Nature spirits : in most pagan religions, supernatural forces are associated with animals, the five elements and the Goddess. Sometimes the fairies were called Goddesses themselves. In several folk ballads the Fairy Queen is adressed as 'Queen of Heaven.' Welsh fairies were known as 'the Mother's Blessing.' Breton peasants called the fairies Godmothers.
The children of Adam and Lilith / Adam and Eve. Before living Adam for Lucifer, Lilith begot a few monsters called faeries in Greece and Scandinavia. In Norse folklore.
According to a scandinavian myth, Eve went on to have a multitude of children after Cain, Abel, and Seth. Once upon a time, God Almighty came to visit Adam and Eve. They received him with joy, and showed him everything they had in the house. They also brought their children to him, to show him, and these he found promising and full of hope. Then he asked Eve whether she had no other children than these whom she now showed him. She said "None." But it so happened that she had not finished washing them all, and, being ashamed to let God see them dirty, had hidden the unwashed ones.
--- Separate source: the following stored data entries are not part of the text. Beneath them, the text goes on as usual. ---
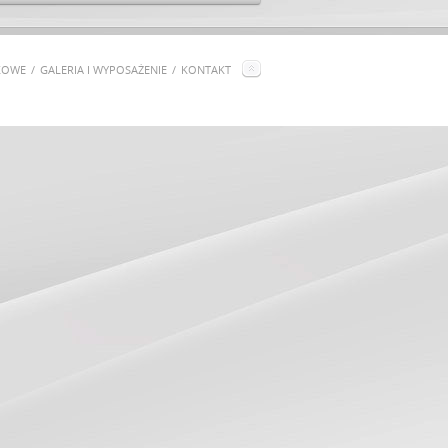
KOWE
GALERIA I WYPOSAŻENIE
KONTAKT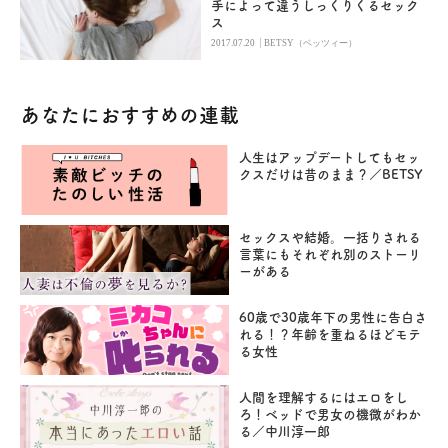
手によって違うしっくりくるセック
ス
|
2017.07.20
BETSY（ベッツィー）
あなたにおすすめの連載
人生はアップデートしてもセッ
クスだけは昔のまま？／BETSY
セックスや結婚。一括りされる
言葉にもそれぞれ別のストーリ
ーがある
60歳で30歳年下の男性に告白さ
れる！？年齢を重ねるほどモテ
る女性
人間を理解するにはエロをし
ろ！ベッドで男女の機微がわか
る／中川淳一郎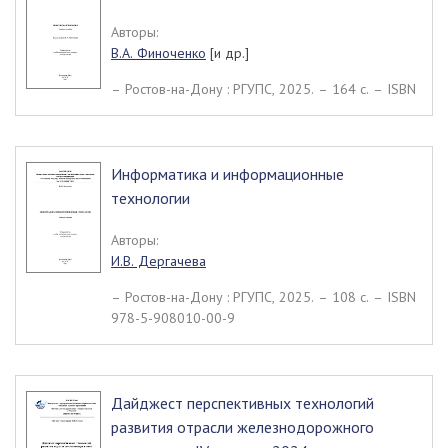
Авторы:
В.А. Финоченко
[и др.]
– Ростов-на-Дону : РГУПС, 2025. – 164 c. – ISBN
Информатика и информационные
технологии
Авторы:
И.В. Дергачева
– Ростов-на-Дону : РГУПС, 2025. – 108 c. – ISBN
978-5-908010-00-9
Дайджест перспективных технологий
развития отрасли железнодорожного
This God knew well, and said therefore to her, "What man hides from God, God will hide from man." These unwashed children became forthwith invisible, and took up their abode in mounds, and hills, and rocks. From these are the elves descended, but we men from those of Eve's children whom she had openly and frankly shown to God. And it is only by the will and desire of the elves themselves that men can ever see them.